**DATA FOR THIS TASK**
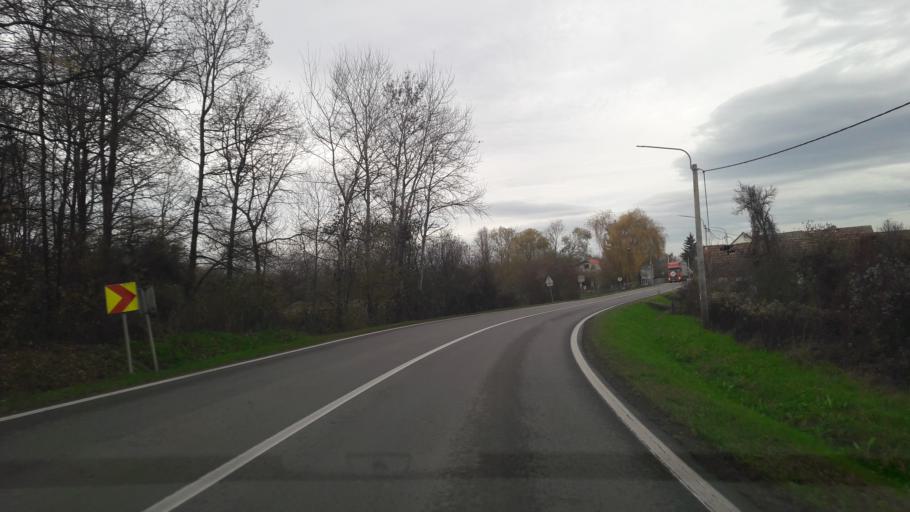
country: HR
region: Osjecko-Baranjska
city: Fericanci
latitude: 45.5211
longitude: 18.0004
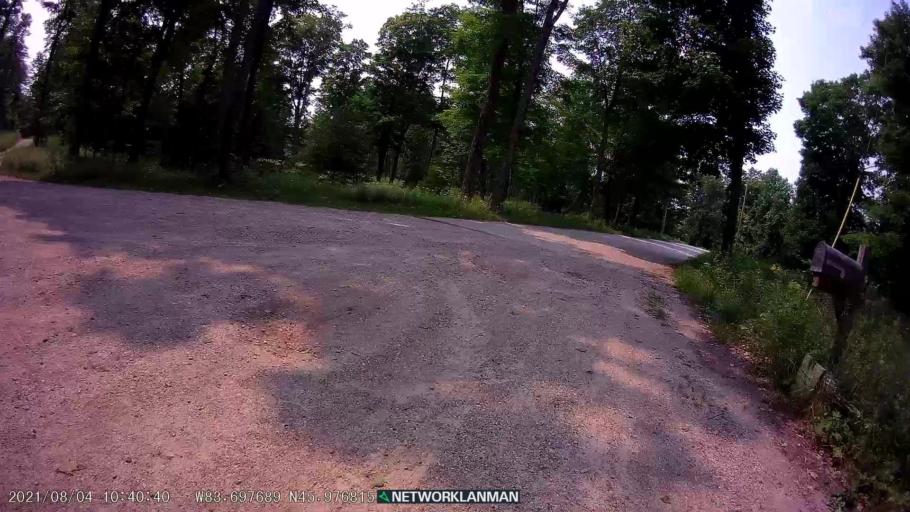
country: CA
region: Ontario
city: Thessalon
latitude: 45.9768
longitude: -83.6980
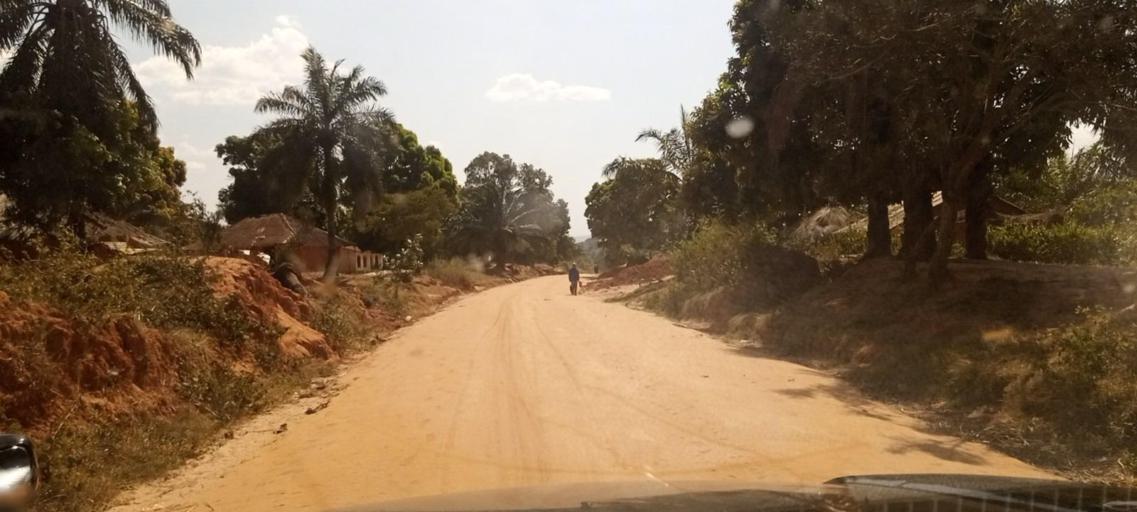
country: CD
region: Kasai-Oriental
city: Kabinda
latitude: -6.1309
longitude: 24.5238
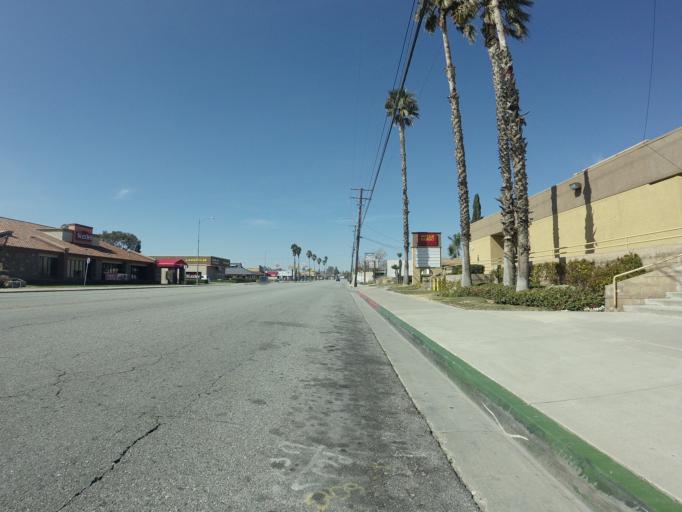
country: US
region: California
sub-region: Riverside County
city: Banning
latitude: 33.9255
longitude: -116.8955
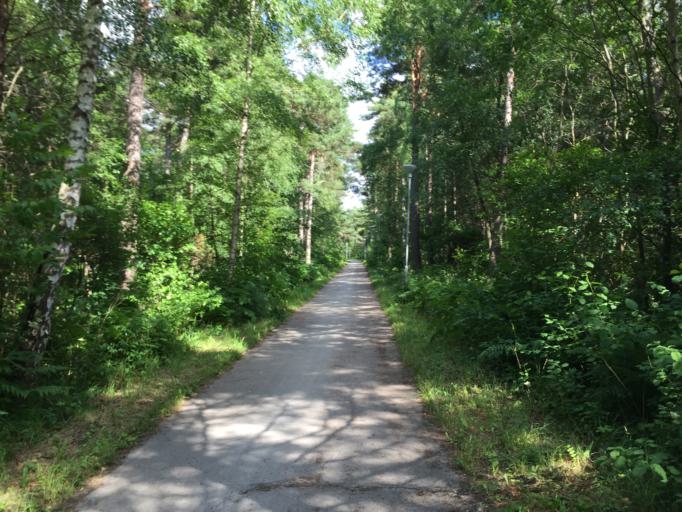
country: SE
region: Gotland
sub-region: Gotland
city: Visby
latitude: 57.6106
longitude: 18.2892
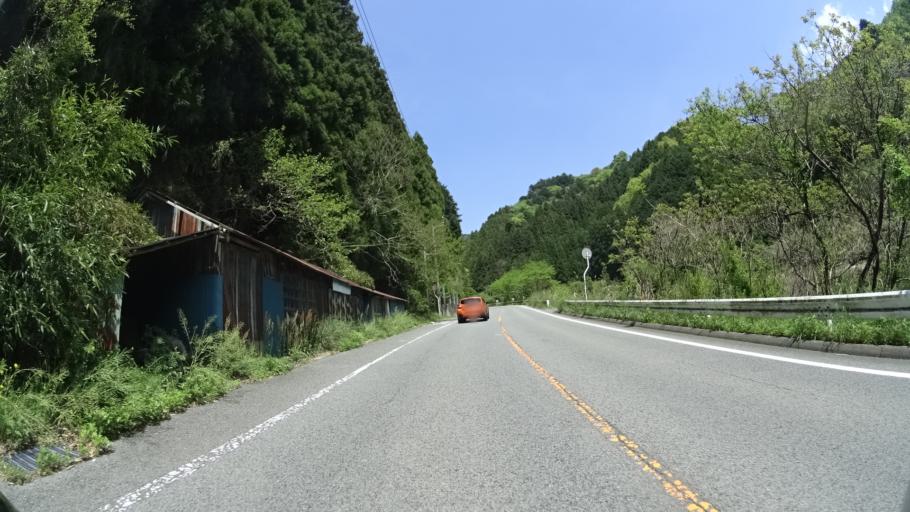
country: JP
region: Ehime
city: Hojo
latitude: 33.9281
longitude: 132.8932
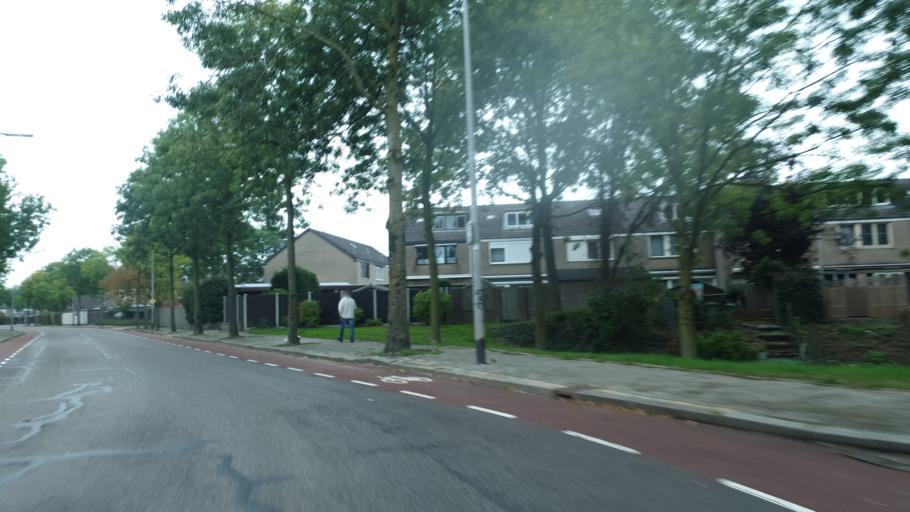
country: NL
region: Gelderland
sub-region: Gemeente Nijmegen
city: Lindenholt
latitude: 51.8189
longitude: 5.8075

**GIVEN EXERCISE**
Reproduce the records from the line containing "city: Fericanci" through the end of the records, both included, leaving the pictures out of your answer.

**RESPONSE TO THIS EXERCISE**
city: Fericanci
latitude: 45.5211
longitude: 18.0004
country: CA
region: Ontario
city: Thessalon
latitude: 45.9768
longitude: -83.6980
country: CD
region: Kasai-Oriental
city: Kabinda
latitude: -6.1309
longitude: 24.5238
country: US
region: California
sub-region: Riverside County
city: Banning
latitude: 33.9255
longitude: -116.8955
country: SE
region: Gotland
sub-region: Gotland
city: Visby
latitude: 57.6106
longitude: 18.2892
country: JP
region: Ehime
city: Hojo
latitude: 33.9281
longitude: 132.8932
country: NL
region: Gelderland
sub-region: Gemeente Nijmegen
city: Lindenholt
latitude: 51.8189
longitude: 5.8075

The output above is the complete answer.